Studs came into my life in 2009. I'd heard his name before that, but wasn't really sure who he was or why he was important. At that time, I was living and breathing Band of Brothers, the spectacular HBO miniseries about the 101st Airborne paratroopers who fought in WWII from Normandy to Bastogne to Berchtesgaden. I was reading every autobiography of Easy Company men I could get my hands on, not to mention Stephen Ambrose's original Band of Brothers book. At a bookstore in D.C., a friend shoved "The Good War" into my hands. "I'm not letting you leave without buying this book," she said. "You of all people have to read it."

When I finally cracked the spine (all of Studs' oral histories are doorstops), I was engrossed. No book has moved or challenged me quite so much as that one. Studs talks to everybody, and makes no judgment on any of his interviewees. We hear from SS officers, children who were in Hiroshima, POWs from Bastogne and Bataan, black soldiers who were hideously abused by the Army, journalists who covered the war behind enemy lines, women who worked at factories, crooks who ran the black market, Japanese-Americans sent to internment camps, draft dodgers, conscientious objectors, USO performers, high government officials, Marines who fought through Okinawa, Axis soldiers, Axis civilians, Hitler youth, spies, MPs, ordinary people… Studs lets those who lived it tell it for themselves, and in doing so, never lets us think that WWII is so simple as being "the good war."

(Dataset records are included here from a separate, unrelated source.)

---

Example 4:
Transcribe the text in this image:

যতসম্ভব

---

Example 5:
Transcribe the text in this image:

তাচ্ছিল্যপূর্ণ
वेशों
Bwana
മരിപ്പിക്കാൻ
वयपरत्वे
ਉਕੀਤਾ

This book floored me. All of his do. Read Hard Times, his oral history of the Depression, and tell me the things people said about the 1930s don't sound shockingly contemporary. Lest you think he's one of those "boring, serious" historians, you should know that while Studs takes on issues like race, poverty, age, death and war, he also brings you into the lives of vaudeville musicians, movie stars, sportscasters, rail-riders, comedians and numberless wonderful, joyous, fascinating people. Studs is epic and intimate in scope at the same time, and revels in it, and believes in it with all his being. His work so articulates what I want to do with my own life that, in searching for a career, I found myself asking, "How can I be Studs Terkel when I grow up?"

Again, I understand this may be a bit effuse and hyperbolic. It's easy to get that way about those world-altering experiences. I'll follow last night's example, and let Studs make his own case.

One of the speakers told us about a hotline the public can call, to either share their encounters with or experiences of Studs, or to talk about an instance in which listening has been important to them. The number is (559) 546-1661, and you can hear from other people at the Studs Terkel Centennial Celebration website. There will be more events throughout the next year, but I hope you can attend at least one, on your own time: reading and experiencing one of his books.